# Task requirements
The requested output is every line from the one with "PO BOX 75850" through the last line below, printed exactly.

-- Dataset extract follows --

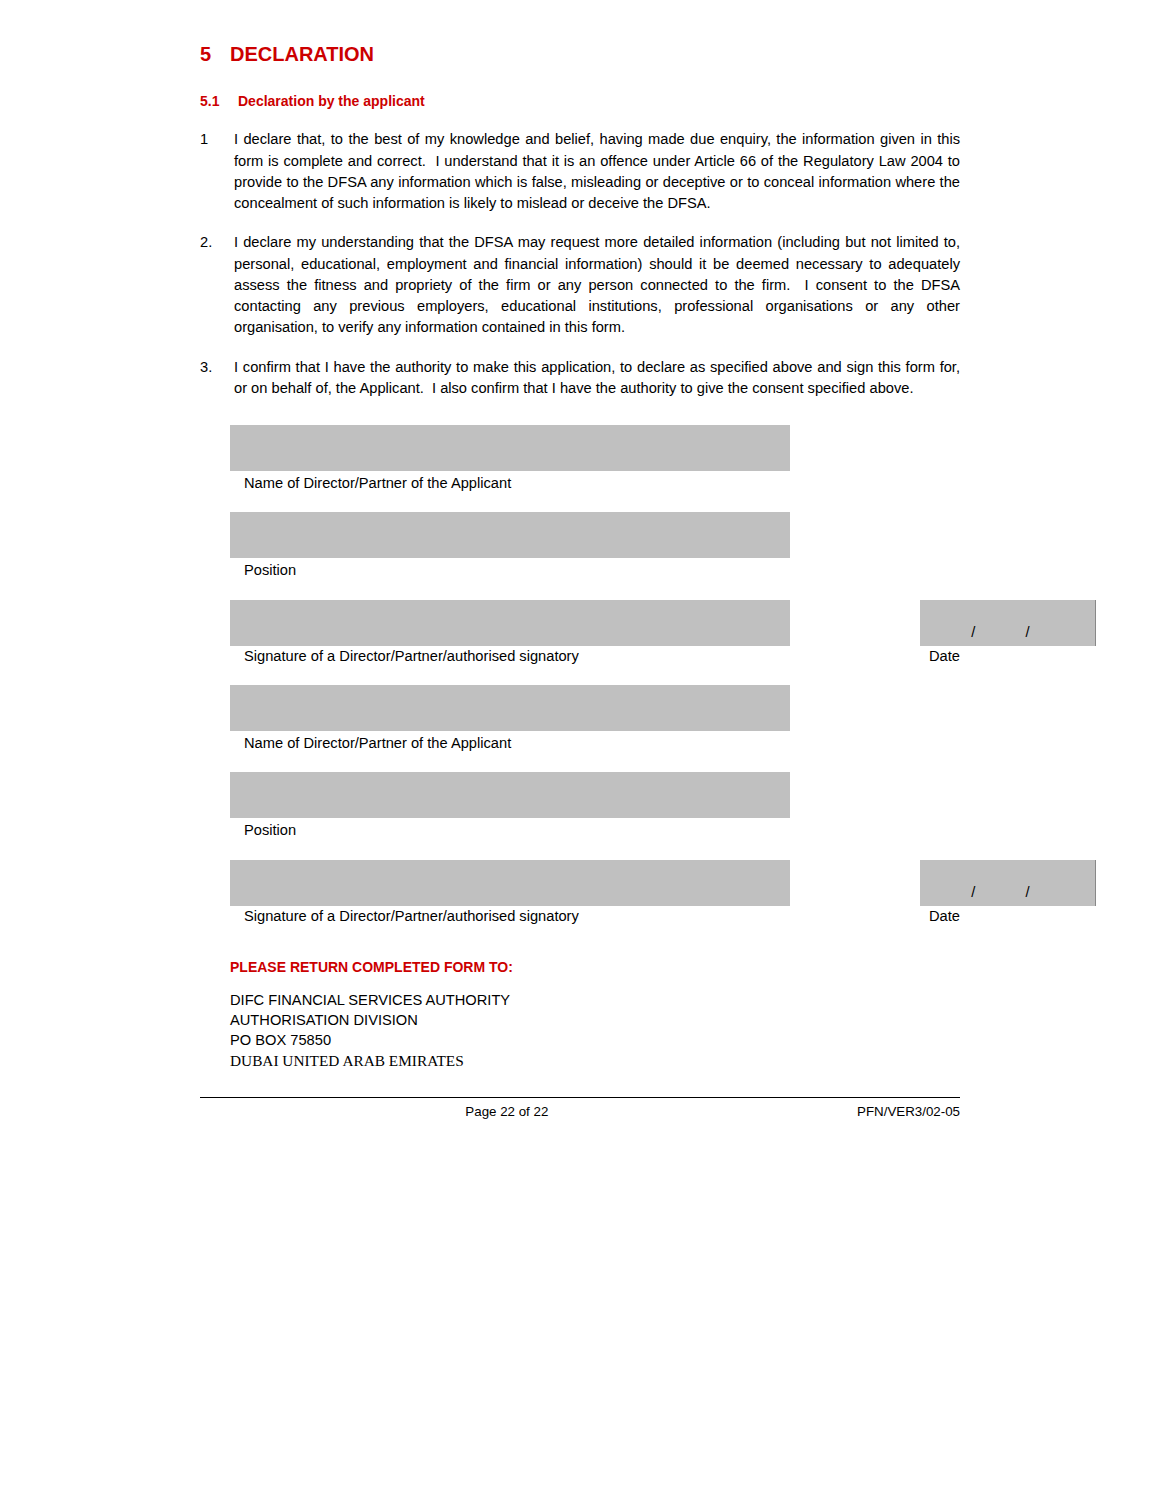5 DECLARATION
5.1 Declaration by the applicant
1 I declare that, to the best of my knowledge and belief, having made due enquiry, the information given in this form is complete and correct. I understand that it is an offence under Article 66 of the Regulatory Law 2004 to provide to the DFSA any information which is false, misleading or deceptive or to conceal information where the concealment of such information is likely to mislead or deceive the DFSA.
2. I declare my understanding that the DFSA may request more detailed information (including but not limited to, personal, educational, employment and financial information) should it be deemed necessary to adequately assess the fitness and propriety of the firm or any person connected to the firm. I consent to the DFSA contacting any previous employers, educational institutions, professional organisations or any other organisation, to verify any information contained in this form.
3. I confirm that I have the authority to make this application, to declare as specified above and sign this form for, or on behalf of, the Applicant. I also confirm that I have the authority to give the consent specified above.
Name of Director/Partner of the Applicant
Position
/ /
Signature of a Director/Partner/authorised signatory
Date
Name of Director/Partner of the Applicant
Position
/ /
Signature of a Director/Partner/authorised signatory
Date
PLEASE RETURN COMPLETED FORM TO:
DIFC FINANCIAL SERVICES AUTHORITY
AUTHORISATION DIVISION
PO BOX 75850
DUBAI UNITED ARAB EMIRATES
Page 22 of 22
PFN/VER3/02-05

-- Dataset extract concluded --

# Your response
PO BOX 75850
DUBAI UNITED ARAB EMIRATES
Page 22 of 22
PFN/VER3/02-05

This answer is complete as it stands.